It was gratifying, then, to have Sir John pick through what I offered up, and profess wild enthusiasm. He must have been heartily sick of the damned things too, but we’ve managed to enthuse each other all over again, and found new ways of nuancing some aspects, new thoughts to draw out, and in one case I think even spotted – somewhat belatedly – what the lecture is about. Heck, John even approves of my recasting of the last lecture, which is going to become such a stirring clarion call for global scientific cooperation I swear we’ll have a string section in there by the time we’re done…
Friday: the How2 website dispatched for another week (what is it with organisations having rubbish upstream connections?), we dove into the months-old SciCast budget and schedule drafts to see what we could salvage.
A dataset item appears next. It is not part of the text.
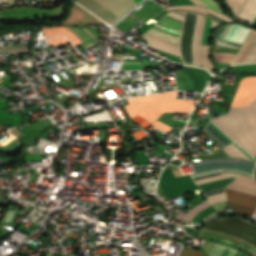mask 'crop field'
I'll use <instances>...</instances> for the list:
<instances>
[{"instance_id":"crop-field-1","label":"crop field","mask_w":256,"mask_h":256,"mask_svg":"<svg viewBox=\"0 0 256 256\" xmlns=\"http://www.w3.org/2000/svg\"><path fill=\"white\" fill-rule=\"evenodd\" d=\"M192 165L195 173L191 177L209 199L191 208L187 214L180 212L176 219L198 224L224 213L225 186L241 174L253 177L255 164L241 159H209Z\"/></svg>"},{"instance_id":"crop-field-2","label":"crop field","mask_w":256,"mask_h":256,"mask_svg":"<svg viewBox=\"0 0 256 256\" xmlns=\"http://www.w3.org/2000/svg\"><path fill=\"white\" fill-rule=\"evenodd\" d=\"M211 120L255 158L256 107H230L228 114L211 118Z\"/></svg>"},{"instance_id":"crop-field-3","label":"crop field","mask_w":256,"mask_h":256,"mask_svg":"<svg viewBox=\"0 0 256 256\" xmlns=\"http://www.w3.org/2000/svg\"><path fill=\"white\" fill-rule=\"evenodd\" d=\"M178 92L156 94L127 99L124 106L131 119L137 114L149 122L155 121L163 112H190L197 100L175 99Z\"/></svg>"},{"instance_id":"crop-field-4","label":"crop field","mask_w":256,"mask_h":256,"mask_svg":"<svg viewBox=\"0 0 256 256\" xmlns=\"http://www.w3.org/2000/svg\"><path fill=\"white\" fill-rule=\"evenodd\" d=\"M187 12L172 11L167 14L185 17ZM165 15L143 36L156 51L169 56L181 57L179 42L185 18Z\"/></svg>"},{"instance_id":"crop-field-5","label":"crop field","mask_w":256,"mask_h":256,"mask_svg":"<svg viewBox=\"0 0 256 256\" xmlns=\"http://www.w3.org/2000/svg\"><path fill=\"white\" fill-rule=\"evenodd\" d=\"M205 17L194 13L187 14L182 38L181 50L184 62L201 65L200 44Z\"/></svg>"},{"instance_id":"crop-field-6","label":"crop field","mask_w":256,"mask_h":256,"mask_svg":"<svg viewBox=\"0 0 256 256\" xmlns=\"http://www.w3.org/2000/svg\"><path fill=\"white\" fill-rule=\"evenodd\" d=\"M227 187L236 189V190H240V191H244V192H248V193H252V194H256V186L254 184L253 178L246 177L243 175L239 176L237 179H235L233 182H231ZM228 188H226V190L228 192H232V193H236V194H240V195H244V196L256 199V195H252V194H248V193H244V192H240V191H236V190H232V189H228ZM228 192H227V196H228L227 207L238 208V210L236 212L237 214H243L248 217L253 215V213L256 210V200L255 199L243 197V196L228 193Z\"/></svg>"},{"instance_id":"crop-field-7","label":"crop field","mask_w":256,"mask_h":256,"mask_svg":"<svg viewBox=\"0 0 256 256\" xmlns=\"http://www.w3.org/2000/svg\"><path fill=\"white\" fill-rule=\"evenodd\" d=\"M83 7L93 12L106 23L112 25L119 17L131 9L133 0H77Z\"/></svg>"},{"instance_id":"crop-field-8","label":"crop field","mask_w":256,"mask_h":256,"mask_svg":"<svg viewBox=\"0 0 256 256\" xmlns=\"http://www.w3.org/2000/svg\"><path fill=\"white\" fill-rule=\"evenodd\" d=\"M203 131L213 142H215L230 157L248 159L255 162V160L249 154H247L243 149H241L237 144H235L230 138H228L222 131H220L217 127H215L211 122V120L206 125ZM221 149L213 151L214 154L201 155L200 159L203 160L206 158H213V157H229Z\"/></svg>"},{"instance_id":"crop-field-9","label":"crop field","mask_w":256,"mask_h":256,"mask_svg":"<svg viewBox=\"0 0 256 256\" xmlns=\"http://www.w3.org/2000/svg\"><path fill=\"white\" fill-rule=\"evenodd\" d=\"M204 229H213L238 236L256 247V225L249 223L245 219L221 218L209 223Z\"/></svg>"},{"instance_id":"crop-field-10","label":"crop field","mask_w":256,"mask_h":256,"mask_svg":"<svg viewBox=\"0 0 256 256\" xmlns=\"http://www.w3.org/2000/svg\"><path fill=\"white\" fill-rule=\"evenodd\" d=\"M211 75L203 69L183 66L176 70V81L179 90H195L203 92Z\"/></svg>"},{"instance_id":"crop-field-11","label":"crop field","mask_w":256,"mask_h":256,"mask_svg":"<svg viewBox=\"0 0 256 256\" xmlns=\"http://www.w3.org/2000/svg\"><path fill=\"white\" fill-rule=\"evenodd\" d=\"M256 96V77L241 79L231 106H243ZM244 106H256V97Z\"/></svg>"},{"instance_id":"crop-field-12","label":"crop field","mask_w":256,"mask_h":256,"mask_svg":"<svg viewBox=\"0 0 256 256\" xmlns=\"http://www.w3.org/2000/svg\"><path fill=\"white\" fill-rule=\"evenodd\" d=\"M251 32V29L237 25V24H229L226 26L220 27L214 37L243 43L248 34Z\"/></svg>"},{"instance_id":"crop-field-13","label":"crop field","mask_w":256,"mask_h":256,"mask_svg":"<svg viewBox=\"0 0 256 256\" xmlns=\"http://www.w3.org/2000/svg\"><path fill=\"white\" fill-rule=\"evenodd\" d=\"M256 62V31L250 34L233 64Z\"/></svg>"},{"instance_id":"crop-field-14","label":"crop field","mask_w":256,"mask_h":256,"mask_svg":"<svg viewBox=\"0 0 256 256\" xmlns=\"http://www.w3.org/2000/svg\"><path fill=\"white\" fill-rule=\"evenodd\" d=\"M210 256H247L244 253L229 247L212 243L207 252Z\"/></svg>"},{"instance_id":"crop-field-15","label":"crop field","mask_w":256,"mask_h":256,"mask_svg":"<svg viewBox=\"0 0 256 256\" xmlns=\"http://www.w3.org/2000/svg\"><path fill=\"white\" fill-rule=\"evenodd\" d=\"M200 236L236 246L238 248H241V249L249 252L251 255L256 256V250L255 249H253V248H251V247H249L245 244H242L240 242L229 240V239H226V238H224L222 236H219V235L204 233V232H201Z\"/></svg>"},{"instance_id":"crop-field-16","label":"crop field","mask_w":256,"mask_h":256,"mask_svg":"<svg viewBox=\"0 0 256 256\" xmlns=\"http://www.w3.org/2000/svg\"><path fill=\"white\" fill-rule=\"evenodd\" d=\"M239 17L252 23L256 18V0H248L241 10Z\"/></svg>"},{"instance_id":"crop-field-17","label":"crop field","mask_w":256,"mask_h":256,"mask_svg":"<svg viewBox=\"0 0 256 256\" xmlns=\"http://www.w3.org/2000/svg\"><path fill=\"white\" fill-rule=\"evenodd\" d=\"M237 50L233 49H215V58L218 63H230L236 54Z\"/></svg>"},{"instance_id":"crop-field-18","label":"crop field","mask_w":256,"mask_h":256,"mask_svg":"<svg viewBox=\"0 0 256 256\" xmlns=\"http://www.w3.org/2000/svg\"><path fill=\"white\" fill-rule=\"evenodd\" d=\"M165 9H166V11L181 9V10H188V11L197 12V13L207 15L205 7L196 6V5L171 6V7L165 8Z\"/></svg>"},{"instance_id":"crop-field-19","label":"crop field","mask_w":256,"mask_h":256,"mask_svg":"<svg viewBox=\"0 0 256 256\" xmlns=\"http://www.w3.org/2000/svg\"><path fill=\"white\" fill-rule=\"evenodd\" d=\"M237 16L246 0H225L224 1Z\"/></svg>"},{"instance_id":"crop-field-20","label":"crop field","mask_w":256,"mask_h":256,"mask_svg":"<svg viewBox=\"0 0 256 256\" xmlns=\"http://www.w3.org/2000/svg\"><path fill=\"white\" fill-rule=\"evenodd\" d=\"M193 2H195L196 4H199V5H203V6H206V7H210L214 10H217L221 13H223V9L221 6H219L215 1L213 0H192Z\"/></svg>"},{"instance_id":"crop-field-21","label":"crop field","mask_w":256,"mask_h":256,"mask_svg":"<svg viewBox=\"0 0 256 256\" xmlns=\"http://www.w3.org/2000/svg\"><path fill=\"white\" fill-rule=\"evenodd\" d=\"M209 46L202 45V66L212 72V64L208 57Z\"/></svg>"},{"instance_id":"crop-field-22","label":"crop field","mask_w":256,"mask_h":256,"mask_svg":"<svg viewBox=\"0 0 256 256\" xmlns=\"http://www.w3.org/2000/svg\"><path fill=\"white\" fill-rule=\"evenodd\" d=\"M2 51H8L9 54L26 52L28 50V46H7L2 49Z\"/></svg>"},{"instance_id":"crop-field-23","label":"crop field","mask_w":256,"mask_h":256,"mask_svg":"<svg viewBox=\"0 0 256 256\" xmlns=\"http://www.w3.org/2000/svg\"><path fill=\"white\" fill-rule=\"evenodd\" d=\"M211 22L208 17H206L205 20V26H204V33H203V41L202 44L206 45L207 43V38L210 30Z\"/></svg>"},{"instance_id":"crop-field-24","label":"crop field","mask_w":256,"mask_h":256,"mask_svg":"<svg viewBox=\"0 0 256 256\" xmlns=\"http://www.w3.org/2000/svg\"><path fill=\"white\" fill-rule=\"evenodd\" d=\"M181 256H207V255H205L200 251L194 250L192 248H188L182 252Z\"/></svg>"},{"instance_id":"crop-field-25","label":"crop field","mask_w":256,"mask_h":256,"mask_svg":"<svg viewBox=\"0 0 256 256\" xmlns=\"http://www.w3.org/2000/svg\"><path fill=\"white\" fill-rule=\"evenodd\" d=\"M116 59L119 60H138L134 57H123V56H115ZM121 64H141L140 61H122Z\"/></svg>"},{"instance_id":"crop-field-26","label":"crop field","mask_w":256,"mask_h":256,"mask_svg":"<svg viewBox=\"0 0 256 256\" xmlns=\"http://www.w3.org/2000/svg\"><path fill=\"white\" fill-rule=\"evenodd\" d=\"M151 125H153L154 127L158 128L159 130H161L165 133L168 132L170 129H172L169 126H167L157 120L154 123H152Z\"/></svg>"},{"instance_id":"crop-field-27","label":"crop field","mask_w":256,"mask_h":256,"mask_svg":"<svg viewBox=\"0 0 256 256\" xmlns=\"http://www.w3.org/2000/svg\"><path fill=\"white\" fill-rule=\"evenodd\" d=\"M217 41V46H222V47H234V48H240V44H234V43H229V42H224V41Z\"/></svg>"},{"instance_id":"crop-field-28","label":"crop field","mask_w":256,"mask_h":256,"mask_svg":"<svg viewBox=\"0 0 256 256\" xmlns=\"http://www.w3.org/2000/svg\"><path fill=\"white\" fill-rule=\"evenodd\" d=\"M71 28L74 29L75 31H77V32L80 34V36H81L85 41L91 40V38H90L88 35H86L79 27H71Z\"/></svg>"},{"instance_id":"crop-field-29","label":"crop field","mask_w":256,"mask_h":256,"mask_svg":"<svg viewBox=\"0 0 256 256\" xmlns=\"http://www.w3.org/2000/svg\"><path fill=\"white\" fill-rule=\"evenodd\" d=\"M171 3L173 5H179V4H190V2L188 0H175V1H171Z\"/></svg>"},{"instance_id":"crop-field-30","label":"crop field","mask_w":256,"mask_h":256,"mask_svg":"<svg viewBox=\"0 0 256 256\" xmlns=\"http://www.w3.org/2000/svg\"><path fill=\"white\" fill-rule=\"evenodd\" d=\"M198 122H199V121L193 120V119H190V121H189L190 124H193V125H195V126H197Z\"/></svg>"},{"instance_id":"crop-field-31","label":"crop field","mask_w":256,"mask_h":256,"mask_svg":"<svg viewBox=\"0 0 256 256\" xmlns=\"http://www.w3.org/2000/svg\"><path fill=\"white\" fill-rule=\"evenodd\" d=\"M66 100V98H62V97H60L59 99H57L56 101H58V102H60V103H64V101Z\"/></svg>"},{"instance_id":"crop-field-32","label":"crop field","mask_w":256,"mask_h":256,"mask_svg":"<svg viewBox=\"0 0 256 256\" xmlns=\"http://www.w3.org/2000/svg\"><path fill=\"white\" fill-rule=\"evenodd\" d=\"M0 1H4V2H13L14 0H0Z\"/></svg>"},{"instance_id":"crop-field-33","label":"crop field","mask_w":256,"mask_h":256,"mask_svg":"<svg viewBox=\"0 0 256 256\" xmlns=\"http://www.w3.org/2000/svg\"><path fill=\"white\" fill-rule=\"evenodd\" d=\"M4 128L6 127L0 125V131H2Z\"/></svg>"},{"instance_id":"crop-field-34","label":"crop field","mask_w":256,"mask_h":256,"mask_svg":"<svg viewBox=\"0 0 256 256\" xmlns=\"http://www.w3.org/2000/svg\"><path fill=\"white\" fill-rule=\"evenodd\" d=\"M210 245H211V242H210V244L208 245V247L206 248V250H205L206 252H207L208 248L210 247Z\"/></svg>"},{"instance_id":"crop-field-35","label":"crop field","mask_w":256,"mask_h":256,"mask_svg":"<svg viewBox=\"0 0 256 256\" xmlns=\"http://www.w3.org/2000/svg\"><path fill=\"white\" fill-rule=\"evenodd\" d=\"M134 1H135V2H136V4H137V3H139L141 0H134Z\"/></svg>"},{"instance_id":"crop-field-36","label":"crop field","mask_w":256,"mask_h":256,"mask_svg":"<svg viewBox=\"0 0 256 256\" xmlns=\"http://www.w3.org/2000/svg\"><path fill=\"white\" fill-rule=\"evenodd\" d=\"M254 176H255V179H256V169H255V172H254Z\"/></svg>"},{"instance_id":"crop-field-37","label":"crop field","mask_w":256,"mask_h":256,"mask_svg":"<svg viewBox=\"0 0 256 256\" xmlns=\"http://www.w3.org/2000/svg\"><path fill=\"white\" fill-rule=\"evenodd\" d=\"M170 165V164H169ZM171 166H173V165H171ZM173 167H175V166H173ZM175 168H177L178 169V167H175Z\"/></svg>"},{"instance_id":"crop-field-38","label":"crop field","mask_w":256,"mask_h":256,"mask_svg":"<svg viewBox=\"0 0 256 256\" xmlns=\"http://www.w3.org/2000/svg\"><path fill=\"white\" fill-rule=\"evenodd\" d=\"M71 94V93H70ZM71 95H74V94H71ZM76 96H78V95H76Z\"/></svg>"}]
</instances>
The good folks searching for industrial funding need to know how many people we might reach, which of course means brazenly making something up careful estimation and planning.
It was, frankly, a depressingly difficult meeting. Not because it revealed any underlying weakness in the project (there’s some tricky balancing to be done between mildly tangential objectives, but that’s a rolling ‘taking a step back and thinking really hard’ problem); rather, it underlined just how far we still have to go. It’s been four months since we first raised the idea, and it occurred to me that I could actually have taken that Birmingham TV job and would have finished in time to rejoin SciCast around the earliest point that’s now plausible for a formal ‘Go’. Eek.
So, with a heavy heart, I realise that I’m going to have to plot an escape route. It could easily take another two months to secure the industrial support we need, and I’m not sure I can hang around that long. Which would be tragic. On the other hand it might all fall into place with three phone calls. Still… bugger.
One rousing day, one melancholic one. On balance, life could be worse.